▶ LEESTEKST
Ga direct naar de content

Herstel in vijfvoud

Geplaatst als type:
Gepubliceerd om: december 13 2002

Herstel in vijfvoud
Aute ur(s ):
Deze rubriek w ordt maandelijks samengesteld door Bouke Buitenkamp, Hans Pijl, Maarten van Rooij en Ad Stokman.
Ve rs che ne n in:
ESB, 87e jaargang, nr. 4389, pagina 911, 13 december 2002 (datum)
Rubrie k :
DNB-indicator
Tre fw oord(e n):
conjunctuur

Alle deelindicatoren van de dnb-barometer staan op groen. Er is reden voor enig optimisme, ondanks de nog zeer zwakke
Nederlandse conjunctuur.
Het recente verloop van de dnb-indicator is een schoolvoorbeeld van een weerbarstige voorspelpraktijk (figuur 1). In juli 2002 gaf de
dnb-indicator de eerste prille signalen af van een aanstaand herstel van de conjunctuur. In de daarop volgende maanden werden de
contouren van herstel volgens de dnb-indicator duidelijker en reikt de opgang inmiddels tot april 2003. De feitelijke conjunctuur tot
en met de laatst bekende maand september laat het echter nog volledig afweten.

▶ OPGAVEN
• A. In welke maand gaf de dnb-indicator volgens de tekst over de conjunctuur de eerste signalen van herstel af?
• B. Schrijf de tekst over de dnb-indicator verder, te beginnen na de laatste zin.

▶ VERZAMELD MATERIAAL
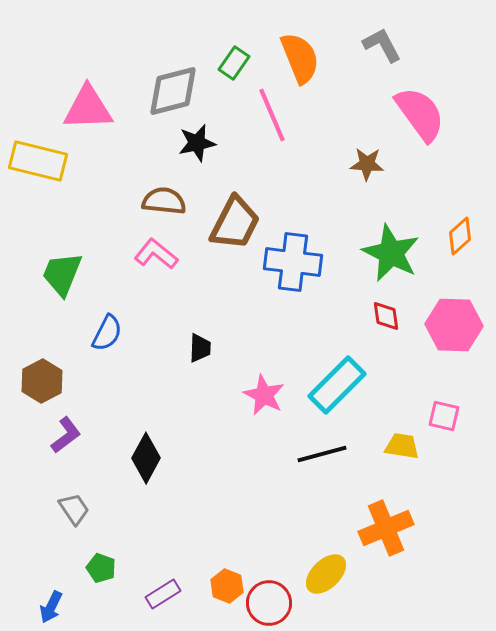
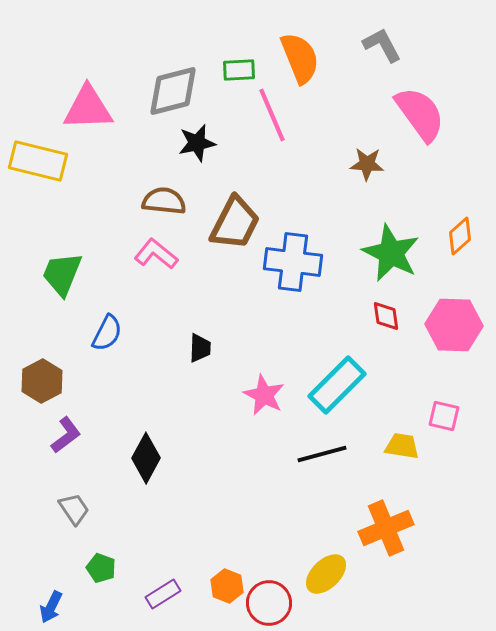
green rectangle: moved 5 px right, 7 px down; rotated 52 degrees clockwise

▶ ANTWOORDEN PER OPGAVE
• A. In juli 2002.

• B.
Figuur 1. De DNB-conjunctuurindicator
Vals signaal?
Is de dnb-conjunctuurindicator te optimistisch of geeft ze misschien een vals signaal af? Dit laatste gaat vaak wel op voor de
beurskoersen. Zo signaleerde Paul Samuelson destijds dat de aandelenkoersen op Wall Street negen recessies voorspelden, terwijl er
slechts vijf zich daadwerkelijk voordeden 1. Vanwege deze overgevoeligheid maken aandelenkoersen geen deel uit van de leading
indicator van de Bank. Drie andere financiële/monetaire grootheden doen dat wel, te weten de reële geldhoeveelheid, de reële korte
eurorente en het verschil tussen de lange en korte rente. Daarnaast maken twee reële grootheden (de verwachte Nederlandse
bedrijvigheid en de Ifo-indicator voor de Duitse industrie) deel uit van de indicator.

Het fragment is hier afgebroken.